Still, the truck burns cleaner, requires no engine tampering, gets the same horsepower and stretches mileage by up to 25 percent a gallon, getting more than 22 miles on the highway, Schumacher said.

Then there's that smell. Already, a fleet of vehicles at Lambert Airport in St. Louis run on the soybean stuff.

"A forklift operator told me, `We want it in all of our vehicles. It smells reeeeal good,"' Schumacher said.

Nearby stood a Chevrolet Lumina that runs on clean-burning ethanol derived from garbage, beer sludge and cheese whey.

"Everywhere I go, to the store, to the car wash, I find myself setting up a presentation for people who want to know more," said Cindy Hasenjager of the nonprofit California Renewable Fuels Council, who has driven the car for more than a year.

New California smog-reduction laws require that by 1998 at least 2 percent of the cars major automakers sell in Southern California - about 40,000 cars - must emit no pollution. That figure rises to 200,000 vehicles by 2003.

The Big Three automakers displayed prototype vehicles that should be available in a few years.

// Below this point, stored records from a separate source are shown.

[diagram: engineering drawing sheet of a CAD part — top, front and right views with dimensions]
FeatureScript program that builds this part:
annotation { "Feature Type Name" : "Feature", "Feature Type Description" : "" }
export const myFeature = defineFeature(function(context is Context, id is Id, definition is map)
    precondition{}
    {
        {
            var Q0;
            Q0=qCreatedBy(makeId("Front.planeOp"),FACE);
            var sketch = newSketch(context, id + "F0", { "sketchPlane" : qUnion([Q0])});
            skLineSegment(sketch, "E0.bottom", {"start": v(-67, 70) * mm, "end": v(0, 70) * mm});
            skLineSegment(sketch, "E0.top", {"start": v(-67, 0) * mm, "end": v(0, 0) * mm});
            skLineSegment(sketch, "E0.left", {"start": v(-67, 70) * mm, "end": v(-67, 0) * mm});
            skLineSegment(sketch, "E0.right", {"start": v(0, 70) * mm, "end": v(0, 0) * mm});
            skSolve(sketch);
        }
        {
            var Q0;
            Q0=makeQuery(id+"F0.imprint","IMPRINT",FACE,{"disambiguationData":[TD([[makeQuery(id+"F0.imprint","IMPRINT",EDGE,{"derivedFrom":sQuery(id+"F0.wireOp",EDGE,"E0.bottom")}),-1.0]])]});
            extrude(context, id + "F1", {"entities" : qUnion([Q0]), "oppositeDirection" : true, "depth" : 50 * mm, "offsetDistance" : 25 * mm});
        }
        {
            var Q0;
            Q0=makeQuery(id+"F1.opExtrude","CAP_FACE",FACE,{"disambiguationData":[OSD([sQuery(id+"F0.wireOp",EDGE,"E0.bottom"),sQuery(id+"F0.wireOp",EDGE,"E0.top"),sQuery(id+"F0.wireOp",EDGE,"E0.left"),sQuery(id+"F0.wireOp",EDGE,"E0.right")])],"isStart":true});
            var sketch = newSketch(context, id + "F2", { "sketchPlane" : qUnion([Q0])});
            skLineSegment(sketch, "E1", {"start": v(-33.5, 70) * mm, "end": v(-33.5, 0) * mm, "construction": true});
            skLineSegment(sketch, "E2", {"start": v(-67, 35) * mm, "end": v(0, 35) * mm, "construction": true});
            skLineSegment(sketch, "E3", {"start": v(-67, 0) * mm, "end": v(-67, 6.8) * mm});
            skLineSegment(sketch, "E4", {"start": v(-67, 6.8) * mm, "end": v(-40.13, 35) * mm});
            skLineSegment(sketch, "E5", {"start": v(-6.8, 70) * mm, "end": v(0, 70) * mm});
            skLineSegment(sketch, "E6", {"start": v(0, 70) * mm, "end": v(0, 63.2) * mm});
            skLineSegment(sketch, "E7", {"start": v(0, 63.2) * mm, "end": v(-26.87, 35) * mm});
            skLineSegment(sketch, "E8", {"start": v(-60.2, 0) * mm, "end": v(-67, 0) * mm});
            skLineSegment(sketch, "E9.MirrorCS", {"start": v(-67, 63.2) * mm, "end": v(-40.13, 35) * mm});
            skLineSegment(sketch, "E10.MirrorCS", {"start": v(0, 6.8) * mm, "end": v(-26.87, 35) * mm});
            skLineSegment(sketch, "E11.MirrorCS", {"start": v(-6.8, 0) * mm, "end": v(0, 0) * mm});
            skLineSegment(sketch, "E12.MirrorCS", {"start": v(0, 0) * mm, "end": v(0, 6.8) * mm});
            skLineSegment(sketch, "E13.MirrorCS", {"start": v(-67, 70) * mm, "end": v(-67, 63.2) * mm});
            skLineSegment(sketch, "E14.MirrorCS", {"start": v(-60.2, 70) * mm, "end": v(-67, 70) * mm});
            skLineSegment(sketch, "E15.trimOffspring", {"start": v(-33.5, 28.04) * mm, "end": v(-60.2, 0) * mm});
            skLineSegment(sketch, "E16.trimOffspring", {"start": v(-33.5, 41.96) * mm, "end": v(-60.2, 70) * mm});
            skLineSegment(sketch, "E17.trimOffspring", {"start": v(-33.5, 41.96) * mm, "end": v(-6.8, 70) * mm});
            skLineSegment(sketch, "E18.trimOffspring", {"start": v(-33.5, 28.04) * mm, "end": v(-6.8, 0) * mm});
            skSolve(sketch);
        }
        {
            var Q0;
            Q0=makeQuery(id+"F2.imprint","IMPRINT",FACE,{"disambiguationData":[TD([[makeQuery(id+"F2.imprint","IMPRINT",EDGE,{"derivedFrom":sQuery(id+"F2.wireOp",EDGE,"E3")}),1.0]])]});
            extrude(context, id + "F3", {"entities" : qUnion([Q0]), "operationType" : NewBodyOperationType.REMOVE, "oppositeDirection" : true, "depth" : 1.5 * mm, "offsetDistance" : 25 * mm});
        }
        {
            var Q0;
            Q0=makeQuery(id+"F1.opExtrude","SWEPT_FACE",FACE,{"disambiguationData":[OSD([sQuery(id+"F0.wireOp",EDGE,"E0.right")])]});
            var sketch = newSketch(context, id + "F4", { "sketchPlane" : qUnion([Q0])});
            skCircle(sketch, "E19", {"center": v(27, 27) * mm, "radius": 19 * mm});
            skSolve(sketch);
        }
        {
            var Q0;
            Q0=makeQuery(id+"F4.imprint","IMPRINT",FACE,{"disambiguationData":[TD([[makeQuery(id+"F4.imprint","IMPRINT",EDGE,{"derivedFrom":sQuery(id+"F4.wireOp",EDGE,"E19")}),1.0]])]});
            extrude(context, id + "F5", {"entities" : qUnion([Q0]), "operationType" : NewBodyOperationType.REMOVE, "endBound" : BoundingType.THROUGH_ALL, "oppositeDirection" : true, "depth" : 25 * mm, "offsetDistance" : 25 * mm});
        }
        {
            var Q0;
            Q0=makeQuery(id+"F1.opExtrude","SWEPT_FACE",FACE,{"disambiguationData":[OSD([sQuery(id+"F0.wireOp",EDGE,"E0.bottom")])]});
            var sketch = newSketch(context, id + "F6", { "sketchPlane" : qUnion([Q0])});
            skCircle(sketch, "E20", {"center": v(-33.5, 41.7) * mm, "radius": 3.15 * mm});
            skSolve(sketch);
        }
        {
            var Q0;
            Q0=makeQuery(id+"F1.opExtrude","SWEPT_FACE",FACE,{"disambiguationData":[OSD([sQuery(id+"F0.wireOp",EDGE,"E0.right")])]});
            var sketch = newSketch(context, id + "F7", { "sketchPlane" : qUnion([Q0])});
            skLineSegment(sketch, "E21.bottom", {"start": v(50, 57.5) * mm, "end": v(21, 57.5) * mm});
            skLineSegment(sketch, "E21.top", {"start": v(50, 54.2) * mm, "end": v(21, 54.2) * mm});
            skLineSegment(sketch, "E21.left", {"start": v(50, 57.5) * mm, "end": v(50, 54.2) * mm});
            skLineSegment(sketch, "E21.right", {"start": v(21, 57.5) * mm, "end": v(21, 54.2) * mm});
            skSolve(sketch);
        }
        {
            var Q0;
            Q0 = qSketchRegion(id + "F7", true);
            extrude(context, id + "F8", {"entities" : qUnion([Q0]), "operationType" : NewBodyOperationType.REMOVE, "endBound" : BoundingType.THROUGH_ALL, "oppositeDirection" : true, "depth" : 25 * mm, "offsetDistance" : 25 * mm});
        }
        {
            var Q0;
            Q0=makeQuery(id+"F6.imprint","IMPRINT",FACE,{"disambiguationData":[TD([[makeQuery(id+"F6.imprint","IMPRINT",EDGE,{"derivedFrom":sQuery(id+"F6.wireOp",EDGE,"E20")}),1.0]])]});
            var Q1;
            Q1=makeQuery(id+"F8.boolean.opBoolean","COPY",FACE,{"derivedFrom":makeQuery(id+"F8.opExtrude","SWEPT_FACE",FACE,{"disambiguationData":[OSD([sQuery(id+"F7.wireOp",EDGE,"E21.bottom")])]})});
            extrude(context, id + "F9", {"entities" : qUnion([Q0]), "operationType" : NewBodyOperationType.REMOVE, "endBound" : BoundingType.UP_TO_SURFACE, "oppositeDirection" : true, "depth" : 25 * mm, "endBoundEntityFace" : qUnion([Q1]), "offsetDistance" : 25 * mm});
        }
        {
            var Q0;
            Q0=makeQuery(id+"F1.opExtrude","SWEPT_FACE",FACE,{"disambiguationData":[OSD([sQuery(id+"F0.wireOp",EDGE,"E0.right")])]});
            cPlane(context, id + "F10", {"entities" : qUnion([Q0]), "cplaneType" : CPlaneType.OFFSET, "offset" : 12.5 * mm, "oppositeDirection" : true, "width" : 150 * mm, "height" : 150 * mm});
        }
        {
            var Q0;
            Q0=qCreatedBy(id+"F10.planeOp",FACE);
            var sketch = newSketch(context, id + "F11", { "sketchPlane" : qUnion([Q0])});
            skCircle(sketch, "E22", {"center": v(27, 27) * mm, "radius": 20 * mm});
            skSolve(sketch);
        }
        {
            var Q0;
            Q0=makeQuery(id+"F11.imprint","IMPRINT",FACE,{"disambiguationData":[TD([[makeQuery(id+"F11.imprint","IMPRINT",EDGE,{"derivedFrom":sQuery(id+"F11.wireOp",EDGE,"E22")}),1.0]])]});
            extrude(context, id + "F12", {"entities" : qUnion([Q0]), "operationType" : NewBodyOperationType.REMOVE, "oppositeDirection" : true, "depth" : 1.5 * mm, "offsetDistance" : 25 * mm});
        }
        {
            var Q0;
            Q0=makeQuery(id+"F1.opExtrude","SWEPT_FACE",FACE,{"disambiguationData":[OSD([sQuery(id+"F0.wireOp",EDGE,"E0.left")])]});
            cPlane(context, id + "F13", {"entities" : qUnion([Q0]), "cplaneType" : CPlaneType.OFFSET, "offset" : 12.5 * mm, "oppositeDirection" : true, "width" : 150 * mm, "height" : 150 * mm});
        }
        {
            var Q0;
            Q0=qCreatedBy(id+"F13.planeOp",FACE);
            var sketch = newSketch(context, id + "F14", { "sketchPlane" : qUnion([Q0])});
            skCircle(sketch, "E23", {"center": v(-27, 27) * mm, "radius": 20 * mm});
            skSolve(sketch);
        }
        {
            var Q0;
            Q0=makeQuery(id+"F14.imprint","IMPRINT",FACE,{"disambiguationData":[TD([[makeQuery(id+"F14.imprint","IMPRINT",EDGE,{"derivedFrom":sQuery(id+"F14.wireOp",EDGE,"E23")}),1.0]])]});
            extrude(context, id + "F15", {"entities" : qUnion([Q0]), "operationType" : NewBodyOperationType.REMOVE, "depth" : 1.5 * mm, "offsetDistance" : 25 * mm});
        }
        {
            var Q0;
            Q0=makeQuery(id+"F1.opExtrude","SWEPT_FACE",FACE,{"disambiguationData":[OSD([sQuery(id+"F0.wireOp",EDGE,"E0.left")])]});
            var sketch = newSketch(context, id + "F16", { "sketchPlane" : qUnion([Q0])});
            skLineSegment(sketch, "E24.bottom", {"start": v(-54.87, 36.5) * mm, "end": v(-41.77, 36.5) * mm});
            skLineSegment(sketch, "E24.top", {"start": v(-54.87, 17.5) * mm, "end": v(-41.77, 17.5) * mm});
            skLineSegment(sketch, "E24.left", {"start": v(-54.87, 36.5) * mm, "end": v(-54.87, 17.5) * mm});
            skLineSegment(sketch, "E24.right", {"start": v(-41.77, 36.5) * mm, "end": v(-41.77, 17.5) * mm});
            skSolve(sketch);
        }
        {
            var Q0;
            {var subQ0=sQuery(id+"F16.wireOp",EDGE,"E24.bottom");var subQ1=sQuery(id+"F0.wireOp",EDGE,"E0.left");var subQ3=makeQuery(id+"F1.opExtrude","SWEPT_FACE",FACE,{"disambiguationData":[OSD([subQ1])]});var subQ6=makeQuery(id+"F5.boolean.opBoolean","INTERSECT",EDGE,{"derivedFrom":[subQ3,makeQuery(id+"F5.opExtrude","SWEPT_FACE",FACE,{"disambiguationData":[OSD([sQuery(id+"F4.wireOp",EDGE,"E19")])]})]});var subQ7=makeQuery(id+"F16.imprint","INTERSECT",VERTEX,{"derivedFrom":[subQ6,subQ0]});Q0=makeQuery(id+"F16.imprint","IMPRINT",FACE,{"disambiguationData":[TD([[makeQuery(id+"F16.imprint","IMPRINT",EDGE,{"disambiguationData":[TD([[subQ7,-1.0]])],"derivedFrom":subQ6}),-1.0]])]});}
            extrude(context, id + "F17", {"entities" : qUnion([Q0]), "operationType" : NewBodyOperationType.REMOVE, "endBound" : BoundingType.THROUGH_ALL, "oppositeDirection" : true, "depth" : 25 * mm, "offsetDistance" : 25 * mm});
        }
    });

Chrysler Corp. featured a methanol-fueled Plymouth Acclaim. Ford Motor Co.'s Ecostar electric van will be available for fleet purchases next year.

The General Motors Corp. entry, tentatively named Impact, is an electric two-seater that glides from zero to 60 mph in eight seconds.

GM already has advised Southern California Edison to have recharging stations and other electric motorist services ready by Jan. 1, 1995.

Selling the car, which goes only 120 miles between charges, means persuading people its short-run features suit their driving habits, said GM marketer-planner David R. Newhouse.

"The vast majority of people don't travel more than 80 or 90 miles a day," he said. "We need to convince them their driving patterns fit in very nicely with an electric vehicle."